Oba considered. "Hopefully, I can leave tomorrow. Will you be missed by then?"
"No," one of the two said, his eyes empty of everything but the desire to do Oba's bidding. "We were just leaving at the end of our guard watch. We shouldn't be missed before tomorrow."
Oba smiled. The voice had chosen the right men. "By then, I'll be on my way. But until then, I should enjoy my visit and see some of the palace.»
Oba's fingers glided over the handle of his knife. "Maybe tonight, I might even like the company of a woman at dinner. A discreet woman."
Both men bowed. Before he left, Oba would leave the two as nothing more than a stain of ashes on the floor of a lonely passageway. They would never tell anyone why his cell was empty.
And then… well, it was nearly spring, and in spring, who could tell where his fancy might turn?
One thing for sure, he was going to have to find Jennsen.
CHAPTER 44
Jennsen's astonishment was wearing off. She was becoming numb to the sight of the endless expanse of men, like some dark flood of humanity across the bottomland. The vast army had churned the broad plain between the rolling hills to a drab brown. Inestimable numbers of tents, wagons, and horses were crowded in among the soldiers. The drone of the horde, cut through with yelling, hoots, calls, whistles, the rattle of gear, the clatter of hooves, the rumble of wagons, the ringing rhythm of hammers on steel, the squeals of horses, and even occasional odd cries and screams of what almost sounded to Jennsen like women, could be heard for miles.
It was like gazing down on some impossibly huge city, but without buildings or pattern, as if all of man's ingenuity, order, and works had magically vanished, with the people left behind reduced to near savages under the gathering dark clouds, trying to make do against the forces of nature and having a grim time of it.
Nor was this the worst of the conditions Jennsen had seen.

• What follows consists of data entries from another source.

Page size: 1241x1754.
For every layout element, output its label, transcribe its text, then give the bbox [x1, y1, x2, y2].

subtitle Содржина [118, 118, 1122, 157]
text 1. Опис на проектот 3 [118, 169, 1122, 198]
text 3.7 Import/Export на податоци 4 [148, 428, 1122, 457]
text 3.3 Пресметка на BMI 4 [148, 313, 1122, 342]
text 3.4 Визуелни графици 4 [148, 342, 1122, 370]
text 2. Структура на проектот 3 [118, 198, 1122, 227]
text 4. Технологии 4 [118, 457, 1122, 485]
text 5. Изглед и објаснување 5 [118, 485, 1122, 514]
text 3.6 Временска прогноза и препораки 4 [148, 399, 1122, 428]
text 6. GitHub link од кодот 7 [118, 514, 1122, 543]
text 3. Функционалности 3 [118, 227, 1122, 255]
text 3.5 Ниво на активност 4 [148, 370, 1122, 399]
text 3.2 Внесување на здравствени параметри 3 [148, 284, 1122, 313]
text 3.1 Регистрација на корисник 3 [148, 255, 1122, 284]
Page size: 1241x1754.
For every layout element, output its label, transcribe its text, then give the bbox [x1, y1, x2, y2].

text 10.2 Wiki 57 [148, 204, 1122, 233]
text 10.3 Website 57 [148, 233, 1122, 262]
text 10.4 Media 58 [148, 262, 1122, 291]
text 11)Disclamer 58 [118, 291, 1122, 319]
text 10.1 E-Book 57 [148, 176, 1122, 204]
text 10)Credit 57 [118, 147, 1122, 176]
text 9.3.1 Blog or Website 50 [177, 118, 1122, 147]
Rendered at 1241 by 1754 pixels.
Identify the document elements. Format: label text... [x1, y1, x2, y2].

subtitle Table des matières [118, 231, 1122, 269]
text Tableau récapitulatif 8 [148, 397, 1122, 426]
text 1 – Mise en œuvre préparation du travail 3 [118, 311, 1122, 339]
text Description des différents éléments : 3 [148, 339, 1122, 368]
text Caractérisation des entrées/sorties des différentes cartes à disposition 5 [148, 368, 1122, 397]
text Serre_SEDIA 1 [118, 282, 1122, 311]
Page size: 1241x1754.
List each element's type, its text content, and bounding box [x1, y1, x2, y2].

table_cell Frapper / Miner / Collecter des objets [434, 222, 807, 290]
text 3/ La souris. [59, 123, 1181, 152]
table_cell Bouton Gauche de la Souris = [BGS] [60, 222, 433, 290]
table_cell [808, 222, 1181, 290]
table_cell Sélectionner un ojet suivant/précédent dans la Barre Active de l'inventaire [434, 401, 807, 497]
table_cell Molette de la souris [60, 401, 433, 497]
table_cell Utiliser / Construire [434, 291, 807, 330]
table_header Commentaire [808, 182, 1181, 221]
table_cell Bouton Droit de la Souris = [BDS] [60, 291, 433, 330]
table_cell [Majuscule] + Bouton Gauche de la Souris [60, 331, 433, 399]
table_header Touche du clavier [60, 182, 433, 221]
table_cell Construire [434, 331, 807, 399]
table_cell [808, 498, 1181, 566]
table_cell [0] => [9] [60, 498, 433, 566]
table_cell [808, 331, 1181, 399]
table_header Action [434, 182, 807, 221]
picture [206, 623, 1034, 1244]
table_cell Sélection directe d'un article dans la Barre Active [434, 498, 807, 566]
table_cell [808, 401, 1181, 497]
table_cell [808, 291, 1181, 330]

Several weeks before and farther to the south, she and Sebastian had passed through the very place where the army of the Imperial Order had wintered. An army of this size wore heavily on the land, but she had been shocked at how much worse it was when they stopped for any length of time. It would be years before that vast, festering wound in the landscape healed.
Worse still, throughout the long harsh winter, men by the thousands had fallen ill. That dismal place would be forever haunted by an endless expanse of haphazardly placed graves marking those left behind when the living had marched on. It was horrifying to see such a staggering loss of life to sickness; Jennsen feared to imagine the far worse carnage to come in the battle for freedom.